**EXERCISE TEXT**
•••••

(Note that I'm taking this back to the mailing list in case others are 
interested.)

Orthogonal.  One strategy is

Randomly separate the data into training and test (using whatever 
proportions you think are appropriate for your size dataset).
On the training set, use the combination of polr+step to find an optimal 
model.
Repeat this lots of times.
Collect data on how often each predictor gets selected in the optimal 
model (which depends on the exact composition of the training set).
Also collect data on how well the trained model fits its test data. 
(Tricky with an ordinal outcome.  Key question is how to weight the 
penalties for prediction errors that are off by one ordinal category as 
opposed to two or more categories.  Might want something like a weighted 
Cohen's kappa.)

Finally, you need to summarize the cross-validation results to decide 
which predictors are the best.   With only five possible predictors, the 
idea might be just to combine the out-of-band prediction results for 
each of the 2^5 possible model structures (or whatever subset actually 
gets selected some number of times.)  The other possibility is to claim 
that every time a predictor gets selected in one of the optimal models, 
then it gets credit (or blame) for all of the predictions those models 
makes.  Intuitively, I prefer the first of these alternatives.

     Kevin

On 6/24/2011 12:37 PM, Tim Triche, Jr. wrote:
> you prefer AIC to crossvalidation for model selection?  or feel 
> they're orthogonal?
>
> thanks for the tip about polr, I had a vague recollection of it, but 
> this is the first time I actually read the man page.  appreciate your 
> taking the time to send it.

•••••

**ASSIGNED TASK 1**
In the cross-validation reply, list the steps of the strategy given between "One strategy is" and "Finally".
**ASSIGNED TASK 2**
Answer from the cross-validation reply:
(a) How many possible predictors are there?
(b) What measure does the writer suggest for judging fit with an ordinal outcome?
(c) On what date did Tim Triche, Jr. write the quoted message?
**ASSIGNED TASK 3**
Write a few more lines that carry on the cross-validation reply from its last line.
The records that follow have no connection to the cross-validation reply.

•••••

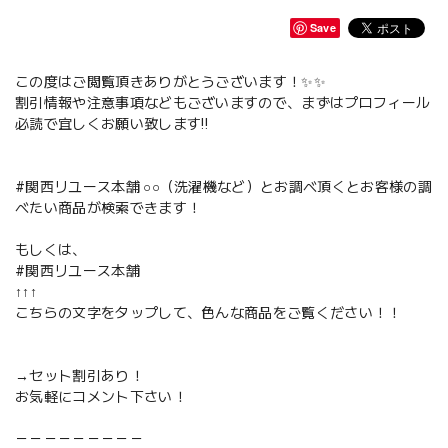
Save
この度はご閲覧頂きありがとうございます！✨✨
割引情報や注意事項などもございますので、まずはプロフィール
必読で宜しくお願い致します‼️
#関西リユース本舗 ○○（洗濯機など）とお調べ頂くとお客様の調
べたい商品が検索できます！
もしくは、
#関西リユース本舗
↑↑↑
こちらの文字をタップして、色んな商品をご覧ください！！
→セット割引あり！
お気軽にコメント下さい！
－－－－－－－－－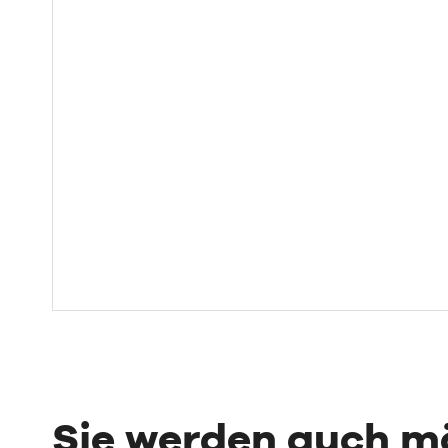
Sie werden auch 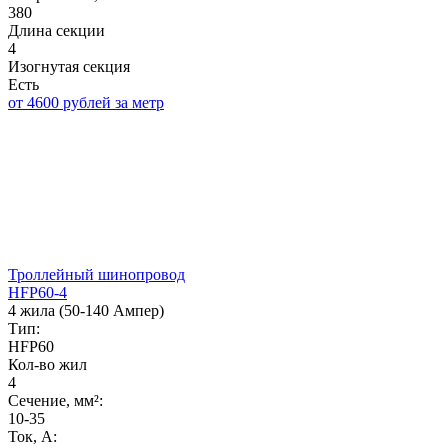
380
Длина секции
4
Изогнутая секция
Есть
от 4600 рублей за метр
Троллейный шинопровод
HFP60-4
4 жила (50-140 Ампер)
Тип:
HFP60
Кол-во жил
4
Сечение, мм²:
10-35
Ток, А: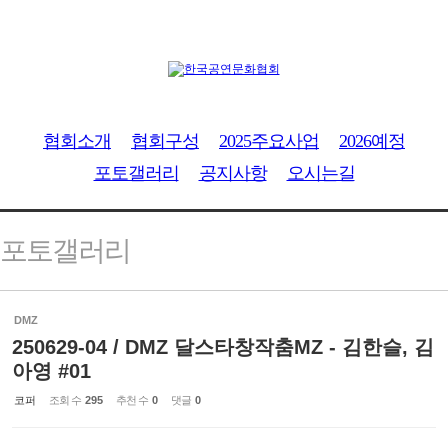
협회소개
협회구성
2025주요사업
2026예정
포토갤러리
공지사항
오시는길
포토갤러리
DMZ
250629-04 / DMZ 달스타창작춤MZ - 김한슬, 김
아영 #01
코퍼
조회 수
295
추천 수
0
댓글
0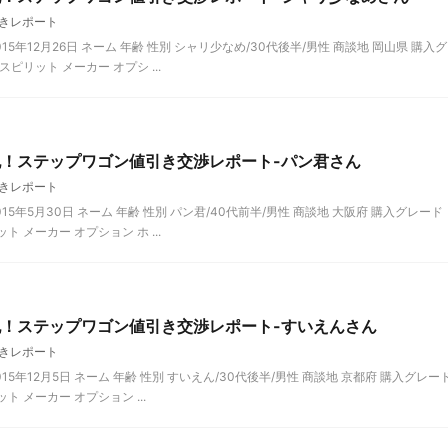
きレポート
5年12月26日 ネーム 年齢 性別 シャリ少なめ/30代後半/男性 商談地 岡山県 購入グ
ピリット メーカー オプシ ...
記！ステップワゴン値引き交渉レポート-パン君さん
きレポート
5年5月30日 ネーム 年齢 性別 パン君/40代前半/男性 商談地 大阪府 購入グレード
 メーカー オプション ホ ...
記！ステップワゴン値引き交渉レポート-すいえんさん
きレポート
5年12月5日 ネーム 年齢 性別 すいえん/30代後半/男性 商談地 京都府 購入グレー
 メーカー オプション ...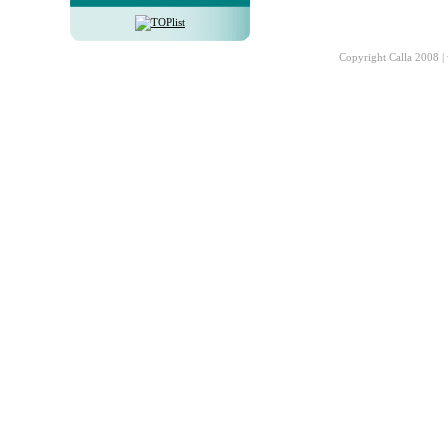
Copyright Calla 2008 |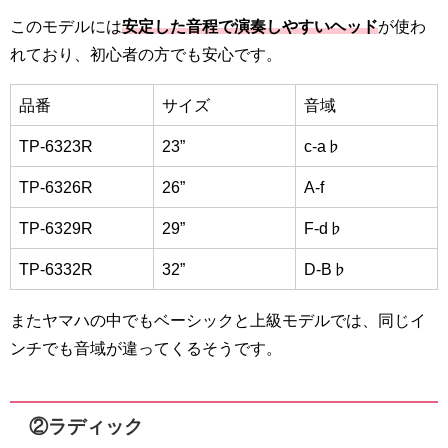
このモデルには
安定した音程で演奏しやすいヘッド
が使わ
れており、初心者の方でも安心です。
品番
サイズ
音域
TP-6323R
23”
c-a♭
TP-6326R
26”
A-f
TP-6329R
29”
F-d♭
TP-6332R
32”
D-B♭
またヤマハの中でもベーシックと上級モデルでは、同じイ
ンチでも音域が違ってくるそうです。
②ラディック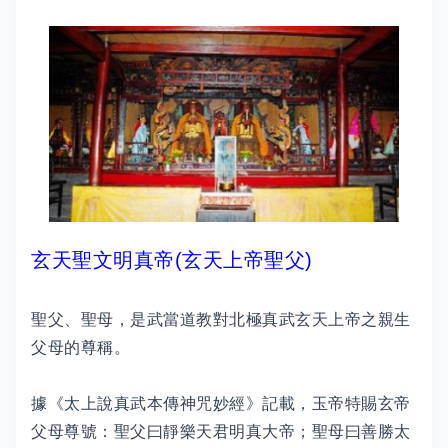
玄天聖文明真帝(玄天上帝聖父)
聖父、聖母，是武當道教對北極真武玄天上帝之親生
父母的尊稱。
據《太上說真武本傳神咒妙經》記載，玉帝特賜玄帝
父母尊號：聖父曰靜樂天君明真大帝；聖母曰善勝太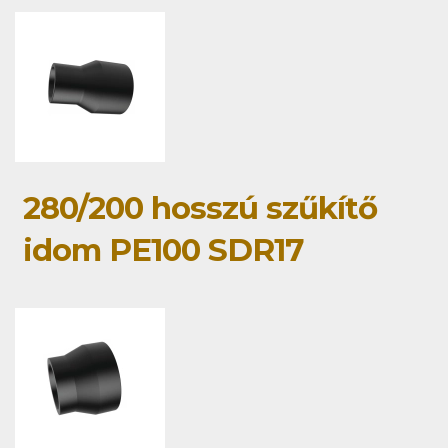
280/200 hosszú szűkítő
idom PE100 SDR17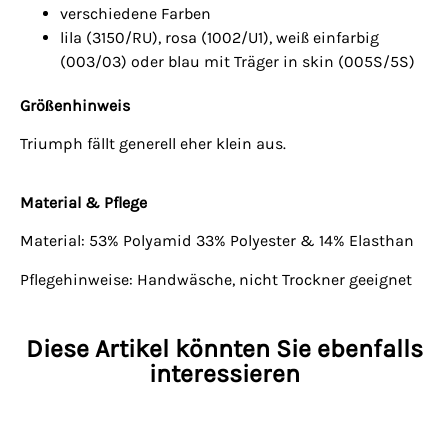
verschiedene Farben
lila (3150/RU), rosa (1002/U1), weiß einfarbig
(003/03) oder blau mit Träger in skin (005S/5S)
Größenhinweis
Triumph fällt generell eher klein aus.
Material & Pflege
Material: 53% Polyamid 33% Polyester & 14% Elasthan
Pflegehinweise: Handwäsche, nicht Trockner geeignet
Diese Artikel könnten Sie ebenfalls
interessieren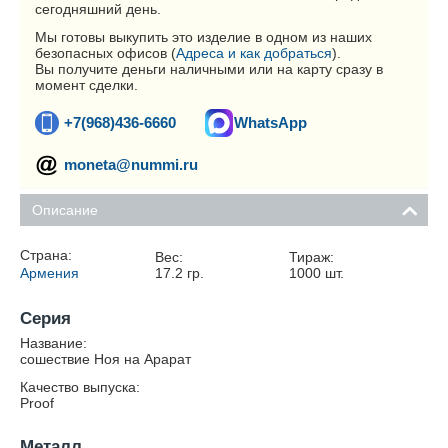
сегодняшний день.
Мы готовы выкупить это изделие в одном из наших
безопасных офисов (
Адреса и как добраться
).
Вы получите деньги наличными или на карту сразу в
момент сделки.
+7(968)436-6660
WhatsApp
moneta@nummi.ru
Описание
Страна:
Вес:
Тираж:
Армения
17.2
гр.
1000
шт.
Серия
Название:
сошествие Ноя на Арарат
Качество выпуска:
Proof
Металл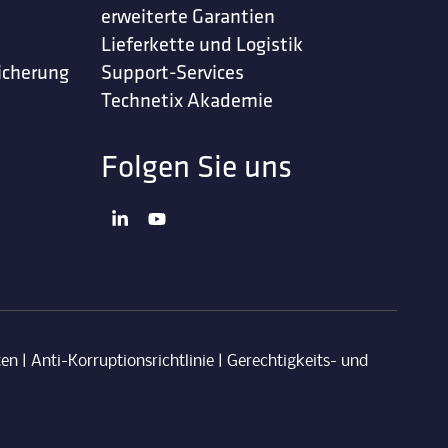
erweiterte Garantien
Lieferkette und Logistik
icherung
Support-Services
Technetix Akademie
Folgen Sie uns
ten
|
Anti-Korruptionsrichtlinie
|
Gerechtigkeits- und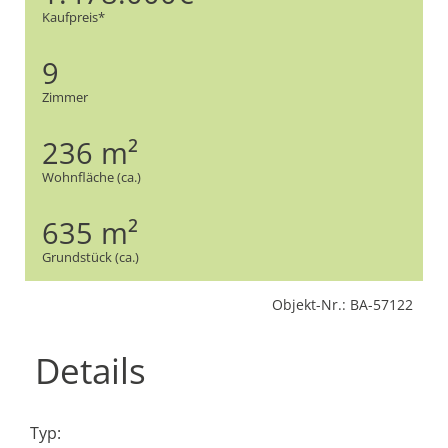
Kaufpreis*
9
Zimmer
236 m²
Wohnfläche (ca.)
635 m²
Grundstück (ca.)
Objekt-Nr.: BA-57122
Details
Typ: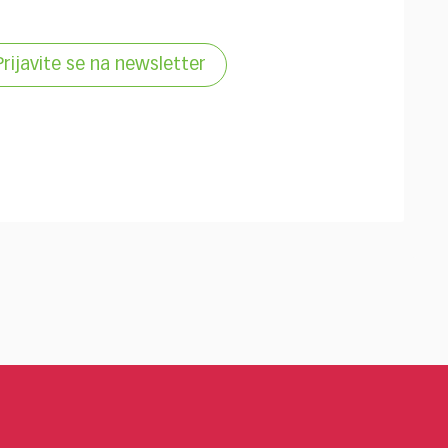
Prijavite se na newsletter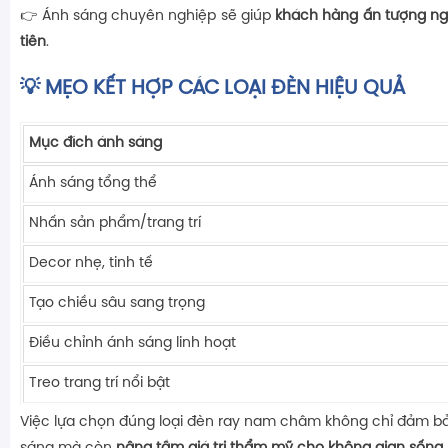
👉 Ánh sáng chuyên nghiệp sẽ giúp
khách hàng ấn tượng ng
tiên
.
💡 MẸO KẾT HỢP CÁC LOẠI ĐÈN HIỆU QUẢ
Mục đích ánh sáng
Ánh sáng tổng thể
Nhấn sản phẩm/trang trí
Decor nhẹ, tinh tế
Tạo chiều sâu sang trọng
Điều chỉnh ánh sáng linh hoạt
Treo trang trí nổi bật
Việc lựa chọn đúng loại đèn ray nam châm không chỉ đảm bả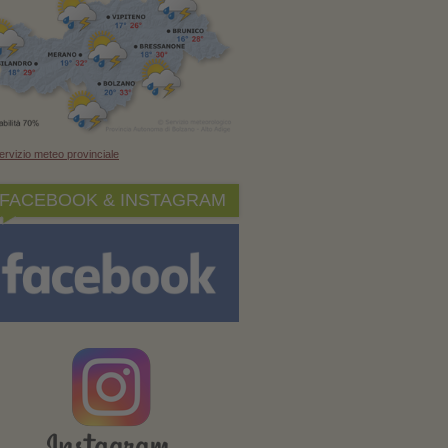
ervizio meteo provinciale
FACEBOOK & INSTAGRAM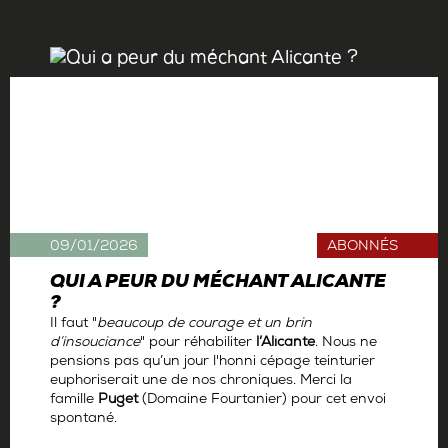
09/01/2026
ABONNÉS
QUI A PEUR DU MÉCHANT ALICANTE
?
Il faut "
beaucoup de courage et un brin
d’insouciance
" pour réhabiliter
l’Alicante
. Nous ne
pensions pas qu’un jour l'honni cépage teinturier
euphoriserait une de nos chroniques. Merci la
famille
Puget
(Domaine Fourtanier) pour cet envoi
spontané.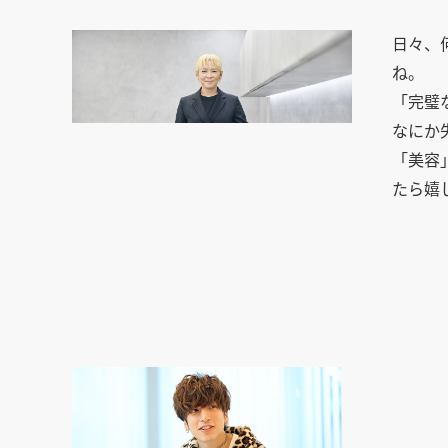
日々、
ね。
「完璧
なにか
「美容
たら嬉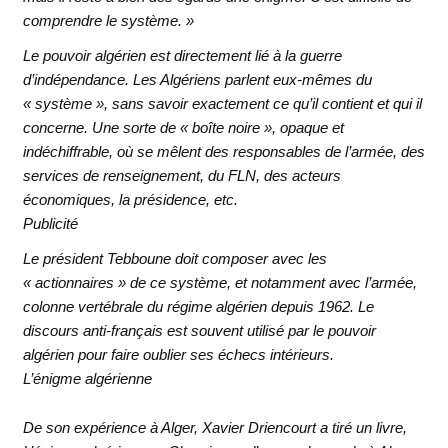
comprendre le système. »
Le pouvoir algérien est directement lié à la guerre
d’indépendance. Les Algériens parlent eux-mêmes du
« système », sans savoir exactement ce qu’il contient et qui il
concerne. Une sorte de « boîte noire », opaque et
indéchiffrable, où se mêlent des responsables de l’armée, des
services de renseignement, du FLN, des acteurs
économiques, la présidence, etc.
Publicité
Le président Tebboune doit composer avec les
« actionnaires » de ce système, et notamment avec l’armée,
colonne vertébrale du régime algérien depuis 1962. Le
discours anti-français est souvent utilisé par le pouvoir
algérien pour faire oublier ses échecs intérieurs.
L’énigme algérienne
De son expérience à Alger, Xavier Driencourt a tiré un livre,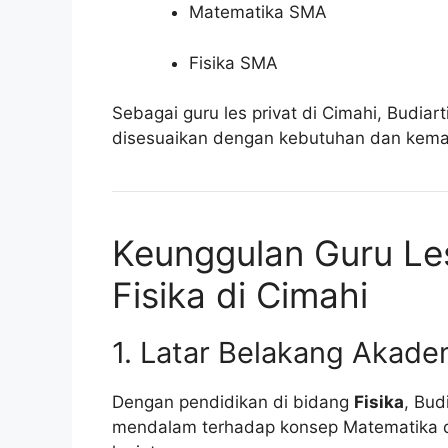
Matematika SMA
Fisika SMA
Sebagai guru les privat di Cimahi, Budi
disesuaikan dengan kebutuhan dan kem
Keunggulan Guru Le
Fisika di Cimahi
1. Latar Belakang Akade
Dengan pendidikan di bidang
Fisika
, Bud
mendalam terhadap konsep Matematika da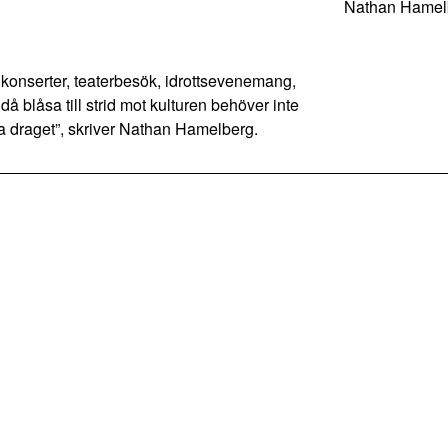
Nathan Hamel
konserter, teaterbesök, idrottsevenemang,
t då blåsa till strid mot kulturen behöver inte
a draget”, skriver Nathan Hamelberg.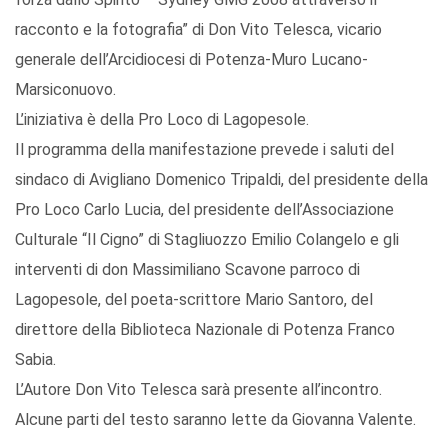
racconto e la fotografia” di Don Vito Telesca, vicario
generale dell’Arcidiocesi di Potenza-Muro Lucano-
Marsiconuovo.
L’iniziativa è della Pro Loco di Lagopesole.
Il programma della manifestazione prevede i saluti del
sindaco di Avigliano Domenico Tripaldi, del presidente della
Pro Loco Carlo Lucia, del presidente dell’Associazione
Culturale “Il Cigno” di Stagliuozzo Emilio Colangelo e gli
interventi di don Massimiliano Scavone parroco di
Lagopesole, del poeta-scrittore Mario Santoro, del
direttore della Biblioteca Nazionale di Potenza Franco
Sabia.
L’Autore Don Vito Telesca sarà presente all’incontro.
Alcune parti del testo saranno lette da Giovanna Valente.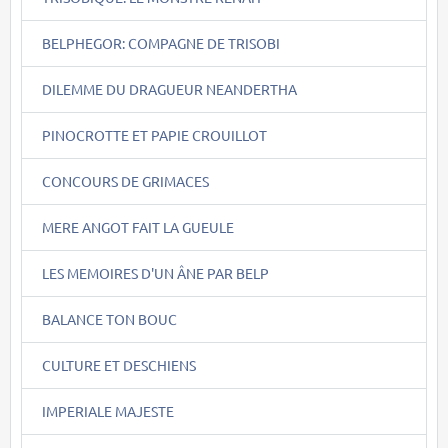
BELPHEGOR: COMPAGNE DE TRISOBI
DILEMME DU DRAGUEUR NEANDERTHA
PINOCROTTE ET PAPIE CROUILLOT
CONCOURS DE GRIMACES
MERE ANGOT FAIT LA GUEULE
LES MEMOIRES D'UN ÂNE PAR BELP
BALANCE TON BOUC
CULTURE ET DESCHIENS
IMPERIALE MAJESTE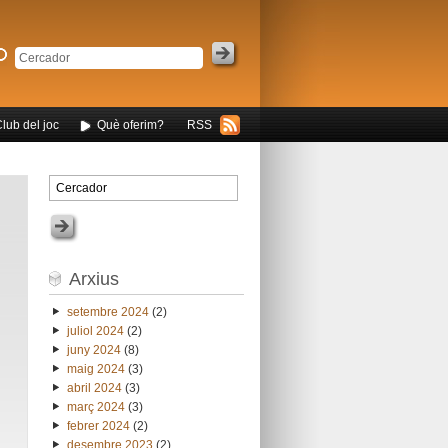
Club del joc
Què oferim?
RSS
Arxius
setembre 2024
(2)
juliol 2024
(2)
juny 2024
(8)
maig 2024
(3)
abril 2024
(3)
març 2024
(3)
febrer 2024
(2)
desembre 2023
(2)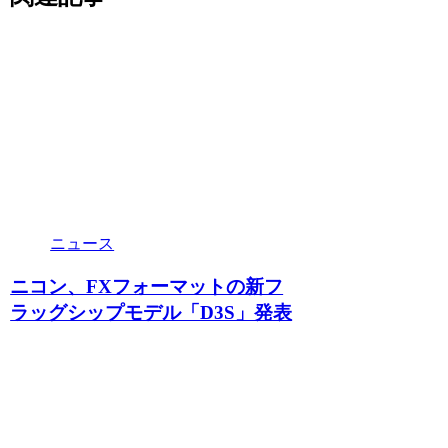
ニュース
ニコン、FXフォーマットの新フ
ラッグシップモデル「D3S」発表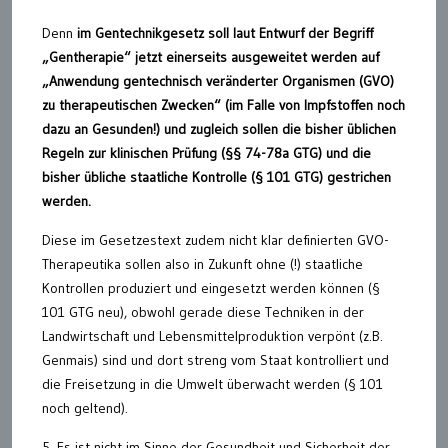
Denn
im Gentechnikgesetz soll laut Entwurf der Begriff
„Gentherapie“ jetzt einerseits ausgeweitet werden auf
„Anwendung gentechnisch veränderter Organismen (GVO)
zu therapeutischen Zwecken“ (im Falle von Impfstoffen noch
dazu an Gesunden!) und zugleich sollen die bisher üblichen
Regeln zur klinischen Prüfung (§§ 74-78a GTG) und die
bisher übliche staatliche Kontrolle (§ 101 GTG) gestrichen
werden.
Diese im Gesetzestext zudem nicht klar definierten GVO-
Therapeutika sollen also in Zukunft ohne (!) staatliche
Kontrollen produziert und eingesetzt werden können (§
101 GTG neu), obwohl gerade diese Techniken in der
Landwirtschaft und Lebensmittelproduktion verpönt (z.B.
Genmais) sind und dort streng vom Staat kontrolliert und
die Freisetzung in die Umwelt überwacht werden (§ 101
noch geltend).
5. Es ist nicht im Sinne der Gesundheit und Sicherheit der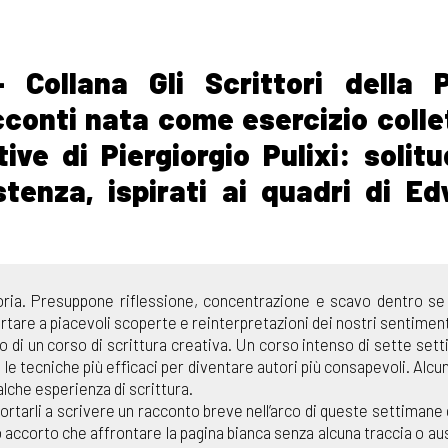
Collana Gli Scrittori della P
cconti nata come esercizio colle
ve di Piergiorgio Pulixi: solitu
istenza, ispirati ai quadri di E
moria. Presuppone riflessione, concentrazione e scavo dentro se
ortare a piacevoli scoperte e reinterpretazioni dei nostri sentiment
o di un corso di scrittura creativa. Un corso intenso di sette set
o le tecniche più efficaci per diventare autori più consapevoli. Alcun
lche esperienza di scrittura.
ortarli a scrivere un racconto breve nell’arco di queste settimane 
 accorto che affrontare la pagina bianca senza alcuna traccia o aus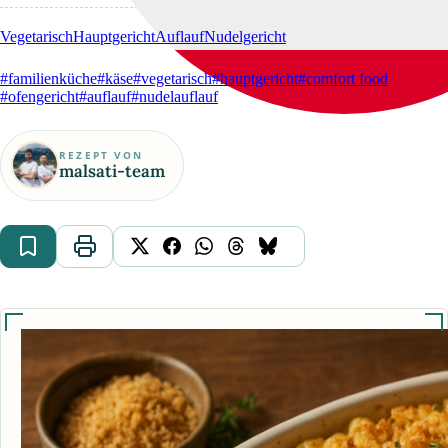
Vegetarisch
Hauptgericht
Auflauf
Nudelgericht
#familienküche
#käse
#vegetarisch
#hauptgericht
#comfort food
#ofengericht
#auflauf
#nudelauflauf
REZEPT VON
malsati-team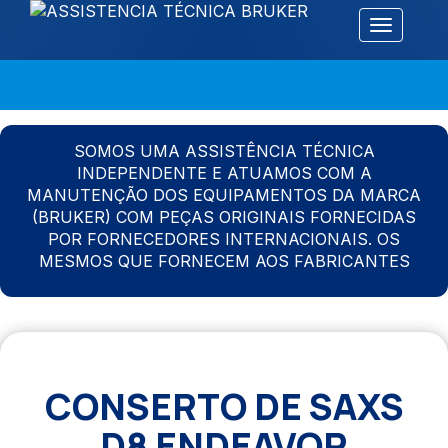
Alternar 
SOMOS UMA ASSISTÊNCIA TÉCNICA
INDEPENDENTE E ATUAMOS COM A
MANUTENÇÃO DOS EQUIPAMENTOS DA MARCA
(BRUKER) COM PEÇAS ORIGINAIS FORNECIDAS
POR FORNECEDORES INTERNACIONAIS. OS
MESMOS QUE FORNECEM AOS FABRICANTES
CONSERTO DE SAXS
D8 ENDEAVOR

•••••

**RESPONSE BOX 1**
1. Randomly separate the data into training and test sets, using proportions suited to the dataset's size.
2. On the training set, use the combination of polr+step to find an optimal model.
3. Repeat this lots of times.
4. Collect data on how often each predictor gets selected in the optimal model.
5. Collect data on how well the trained model fits its test data.

**RESPONSE BOX 2**
(a) Five.
(b) Something like a weighted Cohen's kappa.
(c) 6/24/2011.

**RESPONSE BOX 3**
>
> --t
>
>
> On Fri, Jun 24, 2011 at 10:26 AM, Kevin R. Coombes 
> <kevin.r.coombes@gmail.com <mailto:kevin.r.coombes@gmail.com>> wrote:
>
>     The standard MASS package includes the "polr" function to perform
>     ordinal regression.  After running polr to fit the base model with
>     all parameters, you can pass the results throught the "step"
>     function to use AIC to select the best set of predictors.
>
>        Kevin
>
>
>     On 6/24/2011 10:38 AM, Tim Triche, Jr. wrote:
>
>         You have an ordinal response, so you might consider an ordered
>         probit model
>         with interaction terms and a penalized likelihood fit, and
>         determine the
>         best penalty by cross-validation.  I don't recall whether CMA
>         supports
>         ordered probit models, but it's probably the best approach,
>         and you could
>         just brute-force it -- you've only got 120 different models to
>         fit under
>         this scheme.  At the very least, CMA would generate the
>         cross-validation
>         sets for you.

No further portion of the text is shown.